Quote the material from the line that contains "Has the System Learned?" through the end of the material, including both of those end lines. Leave the pictures out of your answer.
START Entries supplied
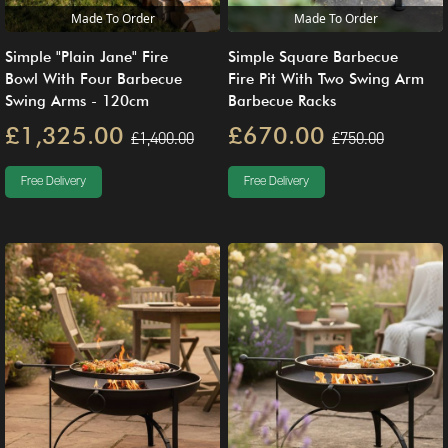
Made To Order
Made To Order
Simple "Plain Jane" Fire
Simple Square Barbecue
Bowl With Four Barbecue
Fire Pit With Two Swing Arm
Swing Arms - 120cm
Barbecue Racks
£1,325.00
£670.00
£1,400.00
£750.00
Free Delivery
Free Delivery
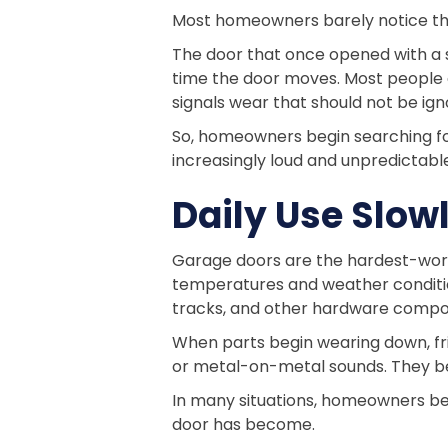
Most homeowners barely notice the 
The door that once opened with a s
time the door moves. Most people as
signals wear that should not be ign
So, homeowners begin searching f
increasingly loud and unpredictabl
Daily Use Slo
Garage doors are the hardest-work
temperatures and weather condition
tracks, and other hardware compo
When parts begin wearing down, fri
or metal-on-metal sounds. They b
In many situations, homeowners bec
door has become.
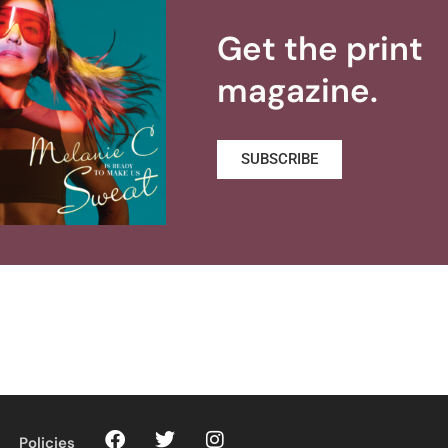
Get the print
magazine.
SUBSCRIBE
Policies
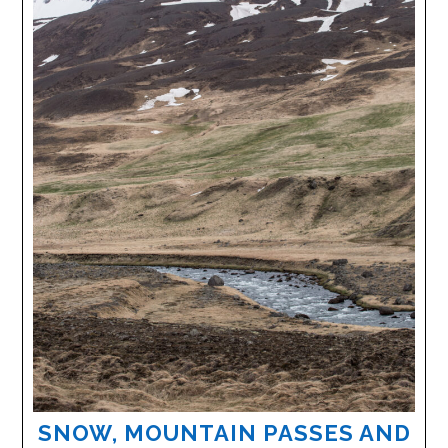
SNOW, MOUNTAIN PASSES AND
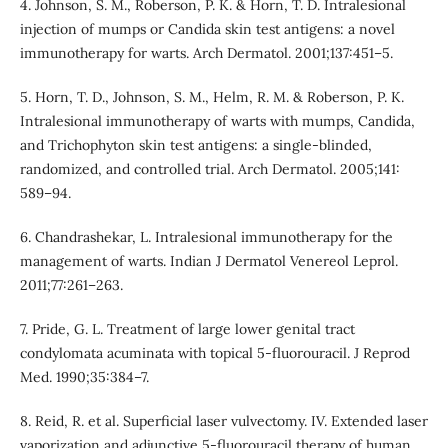
4. Johnson, S. M., Roberson, P. K. & Horn, T. D. Intralesional
injection of mumps or Candida skin test antigens: a novel
immunotherapy for warts. Arch Dermatol. 2001;137:451–5.
5. Horn, T. D., Johnson, S. M., Helm, R. M. & Roberson, P. K.
Intralesional immunotherapy of warts with mumps, Candida,
and Trichophyton skin test antigens: a single-blinded,
randomized, and controlled trial. Arch Dermatol. 2005;141:
589–94.
6. Chandrashekar, L. Intralesional immunotherapy for the
management of warts. Indian J Dermatol Venereol Leprol.
2011;77:261–263.
7. Pride, G. L. Treatment of large lower genital tract
condylomata acuminata with topical 5-fluorouracil. J Reprod
Med. 1990;35:384–7.
8. Reid, R. et al. Superficial laser vulvectomy. IV. Extended laser
vaporization and adjunctive 5-fluorouracil therapy of human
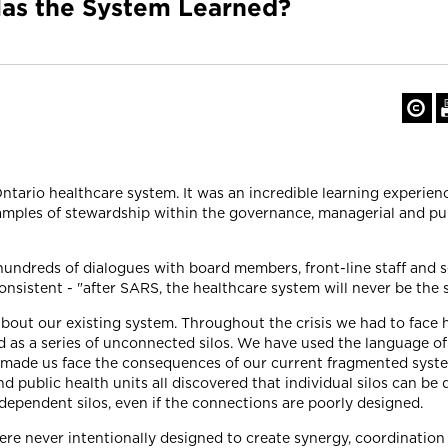
Has the System Learned?
tario healthcare system. It was an incredible learning experienc
mples of stewardship within the governance, managerial and publ
hundreds of dialogues with board members, front-line staff and
consistent - "after SARS, the healthcare system will never be the 
out our existing system. Throughout the crisis we had to fac
 as a series of unconnected silos. We have used the language of 
RS made us face the consequences of our current fragmented syst
 public health units all discovered that individual silos can be 
ndependent silos, even if the connections are poorly designed.
e never intentionally designed to create synergy, coordination 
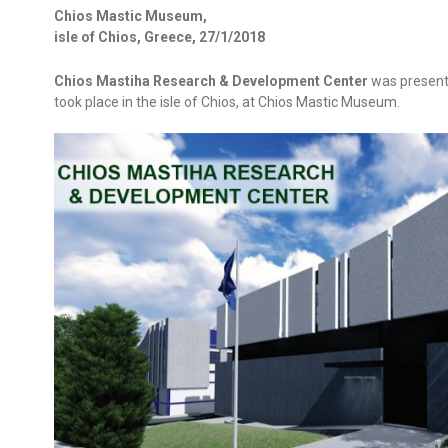
Chios Mastic Museum,
isle of Chios, Greece, 27/1/2018
Chios Mastiha Research & Development Center
was present
took place in the isle of Chios, at Chios Mastic Museum.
END Entries supplied
> **Worked solution**
Has the System Learned?
tario healthcare system. It was an incredible learning experienc
mples of stewardship within the governance, managerial and publ
hundreds of dialogues with board members, front-line staff and
consistent - "after SARS, the healthcare system will never be the 
out our existing system. Throughout the crisis we had to fac
 as a series of unconnected silos. We have used the language of 
RS made us face the consequences of our current fragmented syst
 public health units all discovered that individual silos can be 
ndependent silos, even if the connections are poorly designed.
e never intentionally designed to create synergy, coordination 
Chios Mastic Museum,
isle of Chios, Greece, 27/1/2018
Chios Mastiha Research & Development Center
was present
took place in the isle of Chios, at Chios Mastic Museum.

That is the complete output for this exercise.